# Extrait du document
§
Sollicitée, la branche française de Zoom conteste ces augmentations et précise que sa suite « Zoom meeting éducation » coûte 74 € par an et par utilisateur depuis février 2022 contre 84 € avant. Et elle pointe l’appétit des établissements pour des outils aux fonctionnalités plus étoffées.

« Nous constations que nos clients de l’ESR veulent aller plus loin que le simple usage de la visioconférence jusqu’à avoir des enseignements hybrides et un e-campus. Les établissements peuvent rajouter à leurs licences de base différentes briques comme les webinaires, les zoom room… », indique Charlotte Nizieux, la porte-parole de Zoom France.

Une acculturation nécessaire aux nouveaux outils

Judit Vari est VP transformations pédagogiques et numériques de l’Université de Rouen Normandie. - © D.R.
Judit Vari est VP transformations pédagogiques et numériques de l’Université de Rouen Normandie. - © D.R.

L’Université de Rouen Normandie n’a elle pas opté pour un usage massif de Zoom durant la pandémie et se félicite aujourd’hui de cette décision.

« Il s’agissait dans la mesure du possible de favoriser les logiciels open source, plutôt que ceux privés, quand il existe une solution de qualité équivalente. Nous avions donc privilégié BBB tout en ayant quelques licences Zoom à côté pour les formations avec d’importantes cohortes d’étudiants comme en santé ou en psycho », retrace Judit Vari, vice-présidente transformations pédagogiques et numériques et stratégie des systèmes d’information de l’établissement.

L’université rouennaise ne s’est donc pas associées à d’autres établissements effectuant des achats groupés de licence Zoom. À Avignon Université, le choix de BBB s’est fait pour des raisons budgétaires notamment.

« Au moment de la pandémie, nous avons perçu tout de suite le danger des plateformes gratuites. En choisir une était prendre le risque de ne pas pouvoir assumer son coût une fois devenue payante et de demander aux étudiants et enseignants de changer d’outil », explique Thierry Spriet, vice-président délégué au numérique de l’établissement.

« Nous utilisions BBB de façon anecdotique en 2019, puis nous l’avons fait monter en puissance en 2020 pour pouvoir promouvoir la plateforme à tous. Le service d’appui à la pédagogie a rédigé des tutos pour que tout le monde puisse la prendre en main », poursuit-il.

Avignon Université a depuis basculé sur la plateforme BBB proposée par le ministère via FUN. « Nous avions anticipé le fait que les plateformes allaient finir par être au plein tarif, c’est un coût non négligeable pour un établissement de notre taille », poursuit Thierry Spriet.

L’importance de la conduite du changement

Thierry Spriet est vice-président délégué au numérique d’Avignon Université. - © D.R.
§
# Énoncé A
Reformulez plus brièvement le paragraphe de l'extrait qui commence par « Sollicitée, la branche française de Zoom », en gardant ses faits principaux.
# Énoncé B
D'après l'extrait, pourquoi Avignon Université jugeait-elle risqué de choisir une plateforme gratuite au moment de la pandémie ? Répondez en une à trois phrases.
# Énoncé C
Selon l'extrait, quel logiciel l'Université de Rouen Normandie a-t-elle privilégié plutôt que Zoom ?
§
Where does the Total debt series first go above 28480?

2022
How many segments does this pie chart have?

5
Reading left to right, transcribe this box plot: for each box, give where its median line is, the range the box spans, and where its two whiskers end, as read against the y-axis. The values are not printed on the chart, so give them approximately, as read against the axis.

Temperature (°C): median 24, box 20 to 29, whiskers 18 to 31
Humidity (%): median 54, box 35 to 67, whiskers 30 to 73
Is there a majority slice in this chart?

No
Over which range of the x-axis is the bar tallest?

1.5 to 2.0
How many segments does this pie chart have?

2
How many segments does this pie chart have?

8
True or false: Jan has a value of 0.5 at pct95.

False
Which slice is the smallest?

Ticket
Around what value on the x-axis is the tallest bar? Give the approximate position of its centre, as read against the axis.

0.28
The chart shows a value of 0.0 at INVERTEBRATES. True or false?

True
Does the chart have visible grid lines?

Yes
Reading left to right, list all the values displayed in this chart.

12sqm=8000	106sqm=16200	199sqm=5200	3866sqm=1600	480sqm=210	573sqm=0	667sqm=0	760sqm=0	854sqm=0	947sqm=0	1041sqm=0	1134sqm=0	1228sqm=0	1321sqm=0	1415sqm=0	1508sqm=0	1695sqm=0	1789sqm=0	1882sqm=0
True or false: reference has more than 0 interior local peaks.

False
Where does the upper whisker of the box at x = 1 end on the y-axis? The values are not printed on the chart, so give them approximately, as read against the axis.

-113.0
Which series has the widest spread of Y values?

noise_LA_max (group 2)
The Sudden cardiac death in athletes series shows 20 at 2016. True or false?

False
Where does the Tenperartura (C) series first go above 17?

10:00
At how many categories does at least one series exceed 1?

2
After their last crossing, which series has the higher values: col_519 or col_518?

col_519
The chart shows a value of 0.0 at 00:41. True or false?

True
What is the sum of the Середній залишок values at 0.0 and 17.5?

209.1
§
# Zone de réponse A
La branche française de Zoom conteste les hausses de prix. Selon elle, sa suite « Zoom meeting éducation » coûte 74 € par an et par utilisateur depuis février 2022, contre 84 € auparavant. Elle souligne aussi que les établissements recherchent des outils aux fonctionnalités plus étoffées.

# Zone de réponse B
Une plateforme gratuite pouvait devenir payante, et l'établissement risquait alors de ne pas pouvoir en assumer le coût. Il aurait aussi fallu demander aux étudiants et aux enseignants de changer d'outil.

# Zone de réponse C
BBB.